• [Work task 1] According to the forum reply about SG bonding, how long has the poster's SG been out of the pouch?

Text under study Start Marker

In Reply to: well researched, still questions on older SG bonding posted by Devotchka on June 12, 1998 at 20:38:38:

: I have a SG that is about one month out of the pouch... The breeder is usually a wonderfully attentive person when it comes to starting the bonding process.. However, many family tragedies occurered within quick succession of eachother and she was unable to spend hardly any time with her at all... I have her now, and I am brand spanking new at this. I have researched soooooo much on them,way before I got one, and now after... I haven't tried the pudding ting th at everyone has mentioned, but have tried a lot of different things.. I still have a lot of patiences, but it IS frustrating. So here are a couple of questions I have:

: 1. Is it okay to wake her and carry her in the pouch I made or should I let her sleep in her cage since I many times end up bumping her and waking her?.. I know that lack of sleep in any animal causes stress, and I know she is already going through enough....

Yes it is okay to carry her in the pouch you made it will help in the bonding process.....

Text under study End Marker
Data for analysis Start Marker

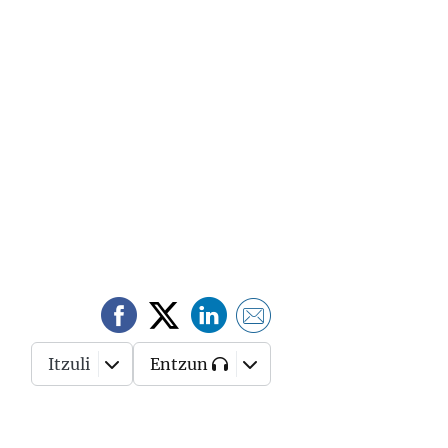
Itzuli
Entzun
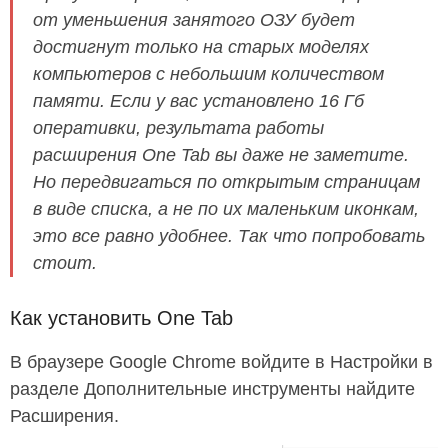
от уменьшения занятого ОЗУ будет
достигнут только на старых моделях
компьютеров с небольшим количеством
памяти. Если у вас установлено 16 Гб
оперативки, результата работы
расширения One Tab вы даже не заметите.
Но передвигаться по открытым страницам
в виде списка, а не по их маленьким иконкам,
это все равно удобнее. Так что попробовать
стоит.
Как установить One Tab
В браузере Google Chrome войдите в Настройки в
разделе Дополнительные инструменты найдите
Расширения.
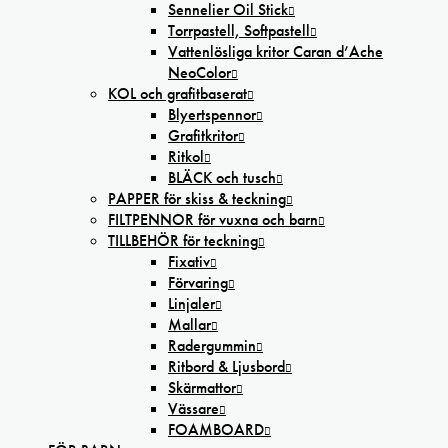
Sennelier Oil Stick
Torrpastell, Softpastell
Vattenlösliga kritor Caran d’Ache
NeoColor
KOL och grafitbaserat
Blyertspennor
Grafitkritor
Ritkol
BLÄCK och tusch
PAPPER för skiss & teckning
FILTPENNOR för vuxna och barn
TILLBEHÖR för teckning
Fixativ
Förvaring
Linjaler
Mallar
Radergummin
Ritbord & Ljusbord
Skärmattor
Vässare
FOAMBOARD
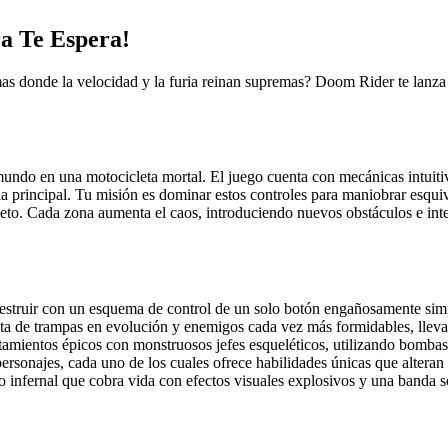
a Te Espera!
s donde la velocidad y la furia reinan supremas? Doom Rider te lanza a 
undo en una motocicleta mortal. El juego cuenta con mecánicas intuitiv
oria principal. Tu misión es dominar estos controles para maniobrar esqu
leto. Cada zona aumenta el caos, introduciendo nuevos obstáculos e inte
destruir con un esquema de control de un solo botón engañosamente sim
ta de trampas en evolución y enemigos cada vez más formidables, llevan
tamientos épicos con monstruosos jefes esqueléticos, utilizando bombas, 
rsonajes, cada uno de los cuales ofrece habilidades únicas que alteran d
nfernal que cobra vida con efectos visuales explosivos y una banda so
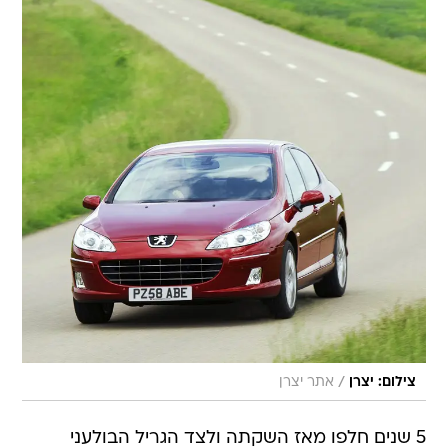
/
צילום: יצרן
אתר יצרן
5 שנים חלפו מאז השקתה ולצד הגריל הבולעני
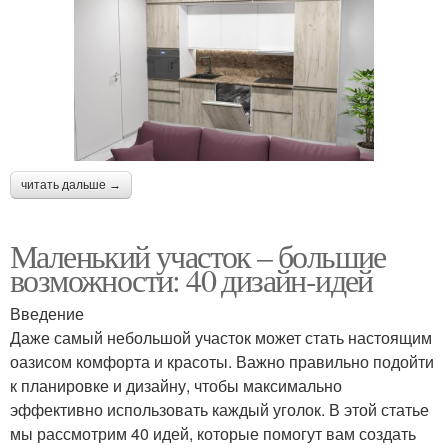
читать дальше →
Маленький участок – большие
возможности: 40 дизайн-идей
Введение
Даже самый небольшой участок может стать настоящим
оазисом комфорта и красоты. Важно правильно подойти
к планировке и дизайну, чтобы максимально
эффективно использовать каждый уголок. В этой статье
мы рассмотрим 40 идей, которые помогут вам создать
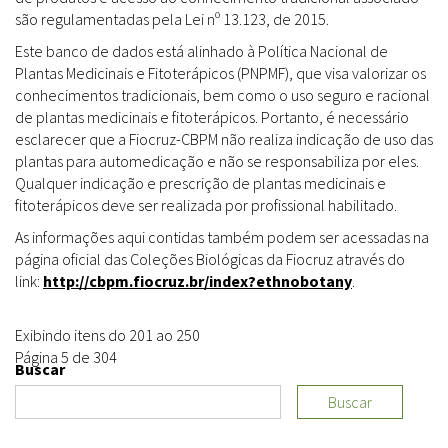
são regulamentadas pela Lei nº 13.123, de 2015.
Este banco de dados está alinhado à Política Nacional de
Plantas Medicinais e Fitoterápicos (PNPMF), que visa valorizar os
conhecimentos tradicionais, bem como o uso seguro e racional
de plantas medicinais e fitoterápicos. Portanto, é necessário
esclarecer que a Fiocruz-CBPM não realiza indicação de uso das
plantas para automedicação e não se responsabiliza por eles.
Qualquer indicação e prescrição de plantas medicinais e
fitoterápicos deve ser realizada por profissional habilitado.
As informações aqui contidas também podem ser acessadas na
página oficial das Coleções Biológicas da Fiocruz através do
link:
http://cbpm.fiocruz.br/index?ethnobotany
.
Exibindo itens do 201 ao 250
Página 5 de 304
Buscar
Buscar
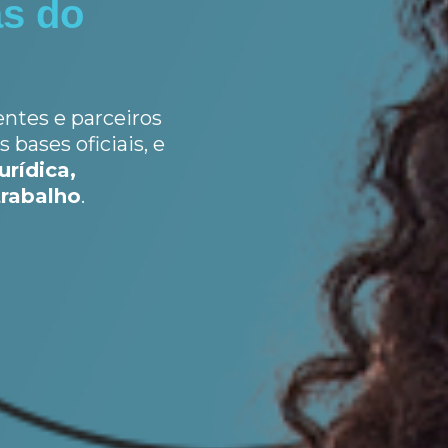
s do
F
entes e parceiros
 bases oficiais, e
rídica,
trabalho
.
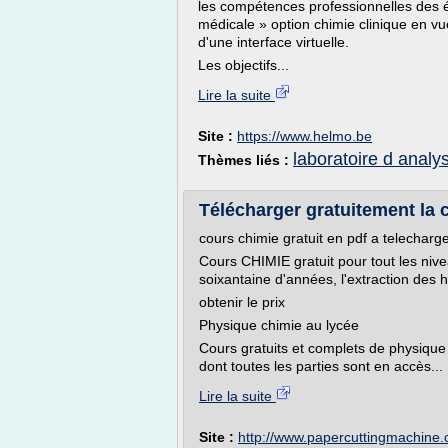
les compétences professionnelles des ét
médicale » option chimie clinique en vue
d'une interface virtuelle.
Les objectifs...
Lire la suite
Site :
https://www.helmo.be
laboratoire d analy
Thèmes liés :
Télécharger gratuitement la c
cours chimie gratuit en pdf a telecharge
Cours CHIMIE gratuit pour tout les nive
soixantaine d'années, l'extraction des 
obtenir le prix
Physique chimie au lycée
Cours gratuits et complets de physique
dont toutes les parties sont en accès...
Lire la suite
Site :
http://www.papercuttingmachine.c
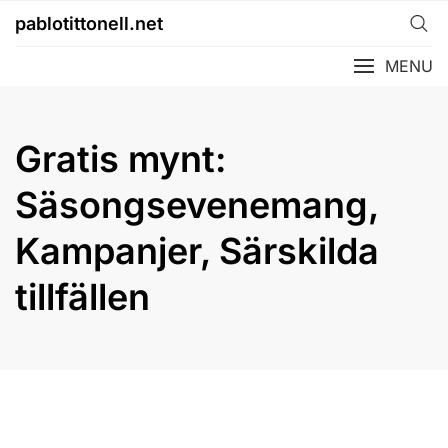
Skip
pablotittonell.net
to
content
MENU
Gratis mynt:
Säsongsevenemang,
Kampanjer, Särskilda
tillfällen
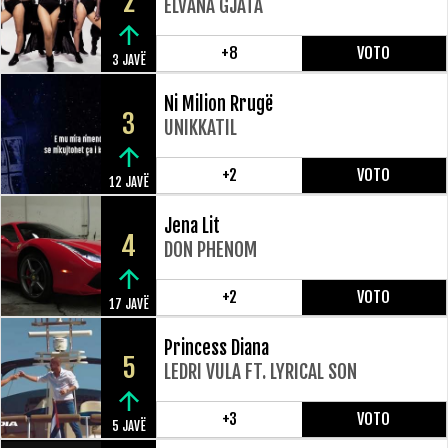
2
ELVANA GJATA
+8
VOTO
3 JAVË
Ni Milion Rrugë
3
UNIKKATIL
+2
VOTO
12 JAVË
Jena Lit
4
DON PHENOM
+2
VOTO
17 JAVË
Princess Diana
5
LEDRI VULA FT. LYRICAL SON
+3
VOTO
5 JAVË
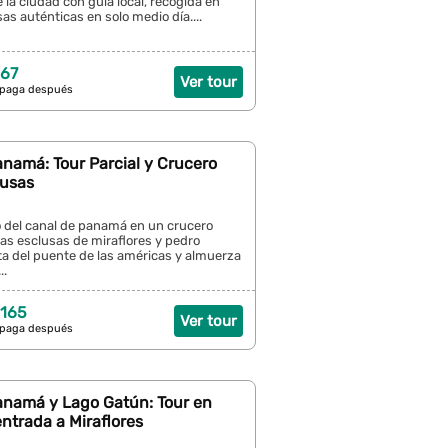
e la ciudad con guía local, recogida en
sas auténticas en solo medio día....
 67
Ver tour
 paga después
namá: Tour Parcial y Crucero
lusas
o del canal de panamá en un crucero
 las esclusas de miraflores y pedro
ta del puente de las américas y almuerza
..
 165
Ver tour
 paga después
anamá y Lago Gatún: Tour en
ntrada a Miraflores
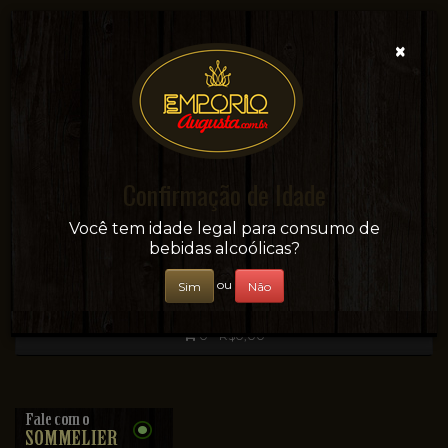
×
Confirmação de Idade
Sua conveniência e adega on-line!
Você tem idade legal para consumo de
bebidas alcoólicas?
ou
Sim
Não
0 - R$0,00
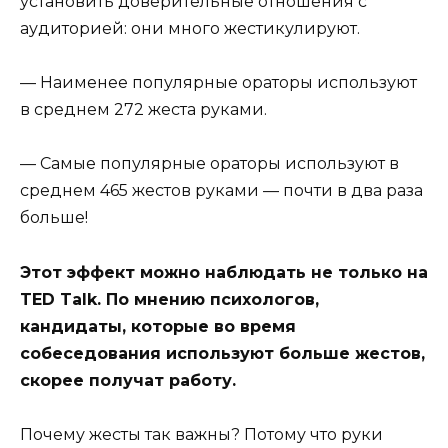
установить доверительные отношения с
аудиторией: они много жестикулируют.
— Наименее популярные ораторы используют
в среднем 272 жеста руками.
— Самые популярные ораторы используют в
среднем 465 жестов руками — почти в два раза
больше!
Этот эффект можно наблюдать не только на
TED Talk. По мнению психологов,
кандидаты, которые во время
собеседования используют больше жестов,
скорее получат работу.
Почему жесты так важны? Потому что руки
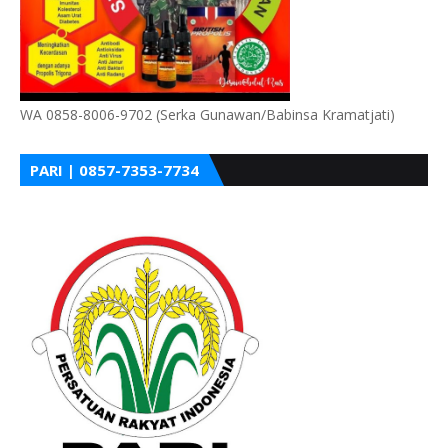
WA 0858-8006-9702 (Serka Gunawan/Babinsa Kramatjati)
PARI | 0857-7353-7734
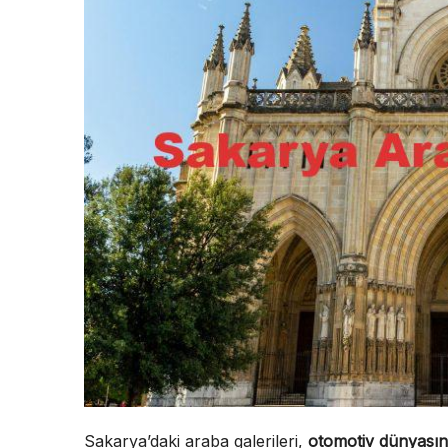
Sakarya’daki araba galerileri,
otomotiv dünyası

Data for analysis End Marker

• [Work task 2] Please pull out every line of the records above that contains the word "идей".

• [Task output 1] About one month.

• [Task output 2]
возможности: 40 дизайн-идей
мы рассмотрим 40 идей, которые помогут вам создать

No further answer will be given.